*** Block opens ***

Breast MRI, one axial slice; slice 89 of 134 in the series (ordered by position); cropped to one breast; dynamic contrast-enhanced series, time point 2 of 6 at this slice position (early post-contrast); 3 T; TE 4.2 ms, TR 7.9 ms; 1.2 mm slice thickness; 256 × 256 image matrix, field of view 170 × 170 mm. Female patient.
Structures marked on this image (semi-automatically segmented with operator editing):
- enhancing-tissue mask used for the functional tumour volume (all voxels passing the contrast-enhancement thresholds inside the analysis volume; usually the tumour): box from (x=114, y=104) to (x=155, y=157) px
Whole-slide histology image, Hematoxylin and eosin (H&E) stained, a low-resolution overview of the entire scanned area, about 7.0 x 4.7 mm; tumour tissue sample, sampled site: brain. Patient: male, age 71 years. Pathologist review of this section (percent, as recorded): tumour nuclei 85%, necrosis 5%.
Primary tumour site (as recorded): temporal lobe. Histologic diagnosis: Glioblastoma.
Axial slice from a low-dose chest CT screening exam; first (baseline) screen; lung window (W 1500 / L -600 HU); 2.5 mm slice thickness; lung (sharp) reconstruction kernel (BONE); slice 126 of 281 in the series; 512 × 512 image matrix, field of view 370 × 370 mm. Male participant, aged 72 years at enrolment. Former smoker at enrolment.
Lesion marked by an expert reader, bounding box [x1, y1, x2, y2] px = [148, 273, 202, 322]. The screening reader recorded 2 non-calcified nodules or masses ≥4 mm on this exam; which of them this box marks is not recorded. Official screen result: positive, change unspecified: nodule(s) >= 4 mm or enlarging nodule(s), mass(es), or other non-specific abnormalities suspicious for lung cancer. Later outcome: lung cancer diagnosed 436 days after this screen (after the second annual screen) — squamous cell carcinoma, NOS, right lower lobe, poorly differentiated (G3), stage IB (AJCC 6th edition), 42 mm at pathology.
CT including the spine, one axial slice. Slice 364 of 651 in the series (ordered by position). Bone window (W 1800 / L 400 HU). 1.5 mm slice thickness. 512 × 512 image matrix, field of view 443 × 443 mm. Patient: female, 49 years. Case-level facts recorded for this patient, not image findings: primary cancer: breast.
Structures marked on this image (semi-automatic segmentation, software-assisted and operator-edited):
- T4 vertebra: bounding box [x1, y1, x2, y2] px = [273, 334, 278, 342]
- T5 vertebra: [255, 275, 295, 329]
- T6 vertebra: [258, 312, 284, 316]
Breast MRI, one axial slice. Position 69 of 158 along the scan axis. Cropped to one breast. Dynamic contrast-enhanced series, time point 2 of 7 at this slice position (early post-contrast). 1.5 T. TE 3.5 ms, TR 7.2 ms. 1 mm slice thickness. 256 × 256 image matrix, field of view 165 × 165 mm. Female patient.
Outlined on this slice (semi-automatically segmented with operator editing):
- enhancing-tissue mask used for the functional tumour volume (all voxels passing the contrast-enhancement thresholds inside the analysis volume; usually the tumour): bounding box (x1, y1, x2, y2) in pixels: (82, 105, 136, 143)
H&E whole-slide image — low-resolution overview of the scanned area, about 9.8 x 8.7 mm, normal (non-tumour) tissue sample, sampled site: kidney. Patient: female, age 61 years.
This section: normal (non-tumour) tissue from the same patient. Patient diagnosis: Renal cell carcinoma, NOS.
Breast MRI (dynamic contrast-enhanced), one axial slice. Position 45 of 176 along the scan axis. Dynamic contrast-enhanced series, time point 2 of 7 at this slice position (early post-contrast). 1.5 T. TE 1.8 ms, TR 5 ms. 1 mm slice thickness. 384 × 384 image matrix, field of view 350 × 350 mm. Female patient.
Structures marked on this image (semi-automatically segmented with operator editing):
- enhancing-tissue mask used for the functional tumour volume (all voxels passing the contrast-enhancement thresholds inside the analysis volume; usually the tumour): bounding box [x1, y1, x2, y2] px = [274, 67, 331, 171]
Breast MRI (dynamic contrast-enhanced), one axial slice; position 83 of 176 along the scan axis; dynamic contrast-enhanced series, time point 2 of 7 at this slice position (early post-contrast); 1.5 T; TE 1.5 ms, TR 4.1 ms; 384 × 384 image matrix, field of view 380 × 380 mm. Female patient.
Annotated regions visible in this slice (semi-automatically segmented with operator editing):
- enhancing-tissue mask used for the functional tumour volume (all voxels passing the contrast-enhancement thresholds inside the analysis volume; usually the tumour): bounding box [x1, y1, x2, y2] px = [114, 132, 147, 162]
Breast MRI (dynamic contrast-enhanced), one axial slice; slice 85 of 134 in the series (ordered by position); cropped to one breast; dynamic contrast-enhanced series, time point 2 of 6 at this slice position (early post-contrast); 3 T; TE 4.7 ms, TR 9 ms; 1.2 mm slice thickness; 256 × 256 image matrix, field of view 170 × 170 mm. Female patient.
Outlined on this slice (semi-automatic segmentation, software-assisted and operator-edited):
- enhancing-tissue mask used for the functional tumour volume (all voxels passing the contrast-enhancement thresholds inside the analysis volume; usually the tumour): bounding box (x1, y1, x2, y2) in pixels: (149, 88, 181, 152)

*** Block closes ***

- Activity -
Give back exactly the lines from the one containing "Annotated regions visible" through the end of the material above, and nothing else.

- Finished exercise -
Annotated regions visible in this slice (semi-automatically segmented with operator editing):
- enhancing-tissue mask used for the functional tumour volume (all voxels passing the contrast-enhancement thresholds inside the analysis volume; usually the tumour): bounding box [x1, y1, x2, y2] px = [114, 132, 147, 162]
Breast MRI (dynamic contrast-enhanced), one axial slice; slice 85 of 134 in the series (ordered by position); cropped to one breast; dynamic contrast-enhanced series, time point 2 of 6 at this slice position (early post-contrast); 3 T; TE 4.7 ms, TR 9 ms; 1.2 mm slice thickness; 256 × 256 image matrix, field of view 170 × 170 mm. Female patient.
Outlined on this slice (semi-automatic segmentation, software-assisted and operator-edited):
- enhancing-tissue mask used for the functional tumour volume (all voxels passing the contrast-enhancement thresholds inside the analysis volume; usually the tumour): bounding box (x1, y1, x2, y2) in pixels: (149, 88, 181, 152)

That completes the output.